THE TASK:
Please tally the lines in the records that include the word "background" and answer with the bare number.
════════
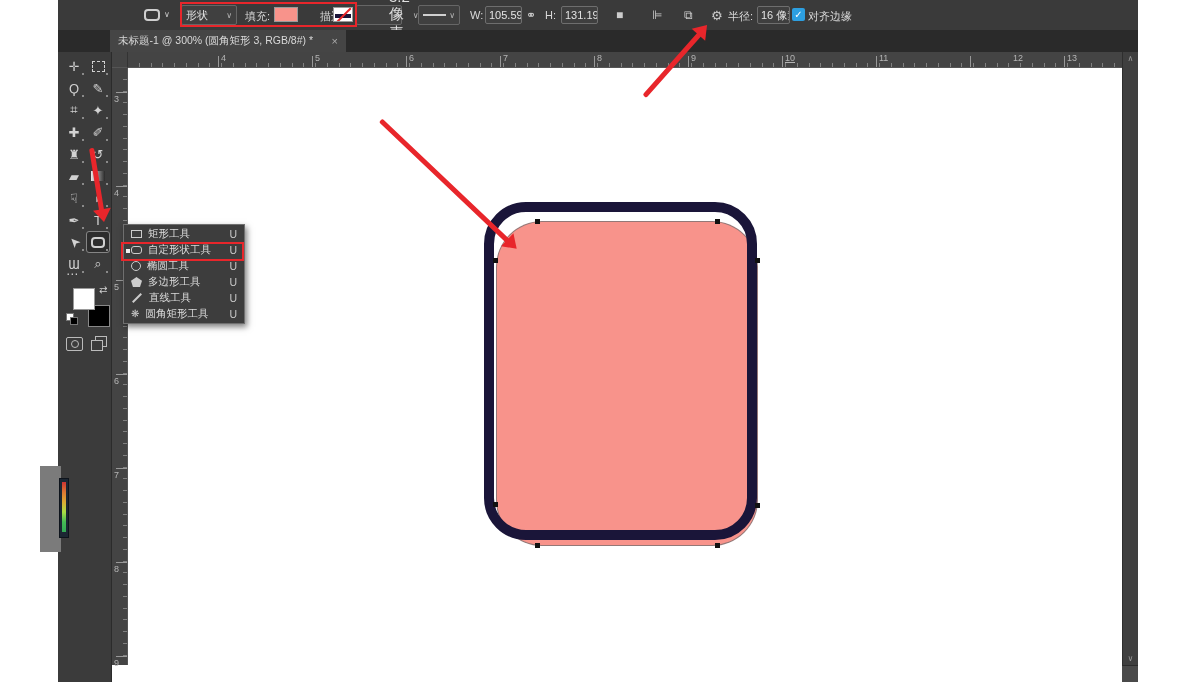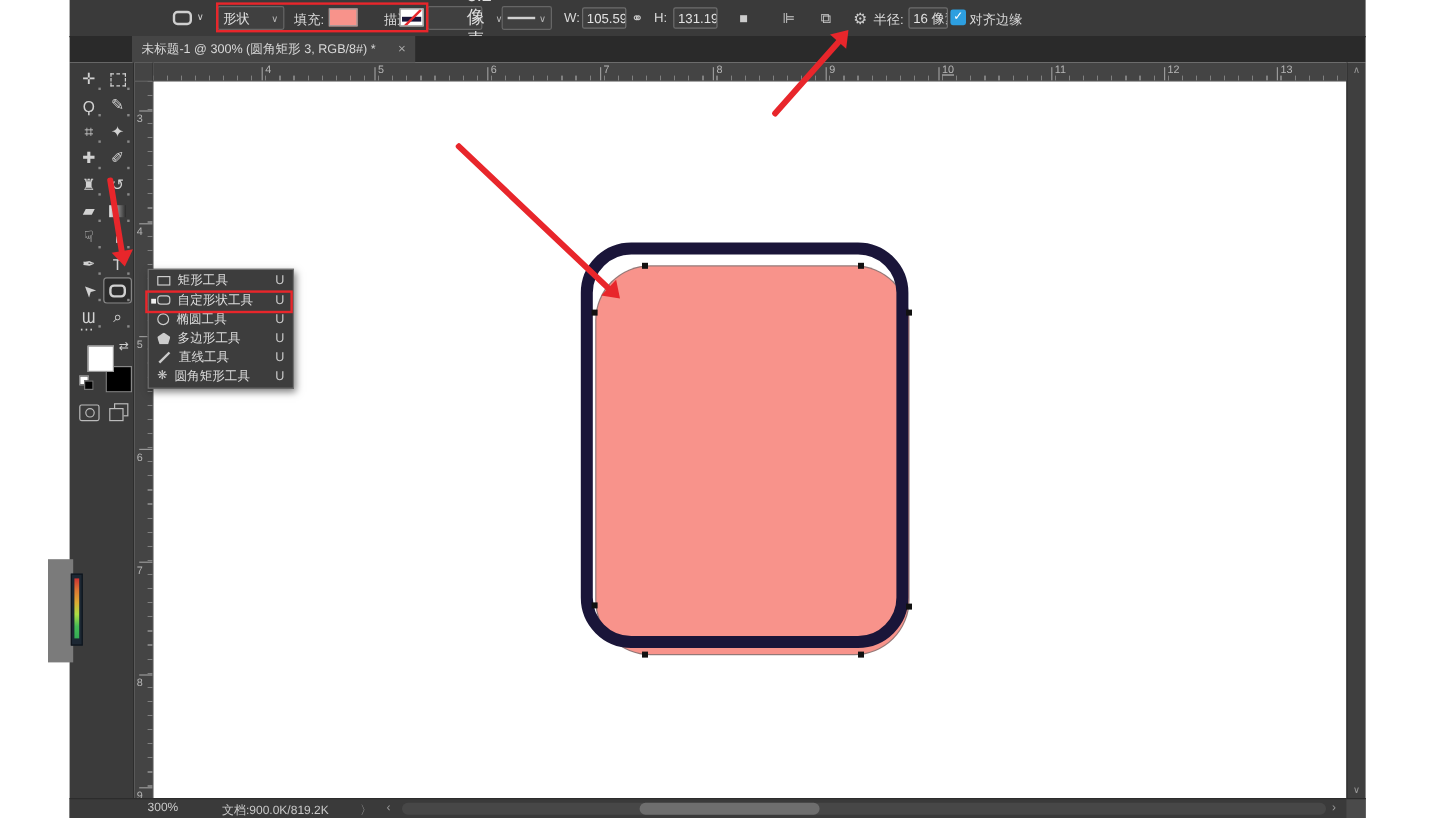--- a/index.html
+++ b/index.html
@@ -250,21 +250,21 @@
       <span class="num-t" style="left: 375px;">7</span>
       <div class="tick-t" style="left: 466px;"></div>
       <span class="num-t" style="left: 469px;">8</span>
       <div class="tick-t" style="left: 560px;"></div>
       <span class="num-t" style="left: 563px;">9</span>
       <div class="tick-t" style="left: 654px;"></div>
       <span class="num-t" style="left: 657px; text-decoration: underline;">10</span>
       <div class="tick-t" style="left: 748px;"></div>
       <span class="num-t" style="left: 751px;">11</span>
       <div class="tick-t" style="left: 842px;"></div>
-      <span class="num-t" style="left: 845px; text-align: right;">12</span>
+      <span class="num-t" style="left: 885px; text-align: right;">12</span>
       <div class="tick-t" style="left: 936px;"></div>
       <span class="num-t" style="left: 939px;">13</span>
     </div>
   <div class="abs" id="left-ruler">
       <div class="minor"></div>
       <div class="tick-l" style="top: 24px;"></div>
       <span class="num-l" style="top: 26px;">3</span>
       <div class="tick-l" style="top: 118px;"></div>
       <span class="num-l" style="top: 120px;">4</span>
       <div class="tick-l" style="top: 212px;"></div>
@@ -322,29 +322,20 @@
         <span class="lbl">圆角矩形工具</span>
         <span class="sc">U</span>
       </div>
     </div>
   <div class="abs" id="current-tool-dot"></div>
 
   <div class="abs" id="v-scroll">
     <span>∧</span>
     <span>∨</span>
   </div>
-  <div class="abs" id="status-bar">
-    <span class="txt" style="left:65px;">300%</span>
-    <span class="txt" style="left:127px;">文档:900.0K/819.2K</span>
-    <span class="txt" style="left:242px;color:#9a9a9a;">〉</span>
-    <span class="txt" style="left:264px;color:#9a9a9a;">‹</span>
-    <div id="h-track"></div>
-    <div id="h-thumb"></div>
-    <span id="h-right-arrow">›</span>
-  </div>
   <div class="abs" id="scroll-corner"></div>
 
   <div class="red-box" style="left:180px;top:2px;width:177px;height:25px;"></div>
   <div class="red-box" style="left:121px;top:242px;width:123px;height:19px;"></div>
   <div class="arrow" id="arrow1" style="left: 92px; top: 148px; width: 74.9667px; transform: rotate(80.789deg);">
       <div class="shaft" style="width: 63.9667px; background: rgb(232, 38, 43);"></div>
       <div class="head" style="left: 61.9667px; border-left-color: rgb(232, 38, 43);"></div>
     </div>
   <div class="arrow" id="arrow2" style="left: 381px; top: 120px; width: 187.449px; transform: rotate(43.4869deg);">
       <div class="shaft" style="width: 176.449px; background: rgb(232, 38, 43);"></div>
════════
RESPONSE BOX:
2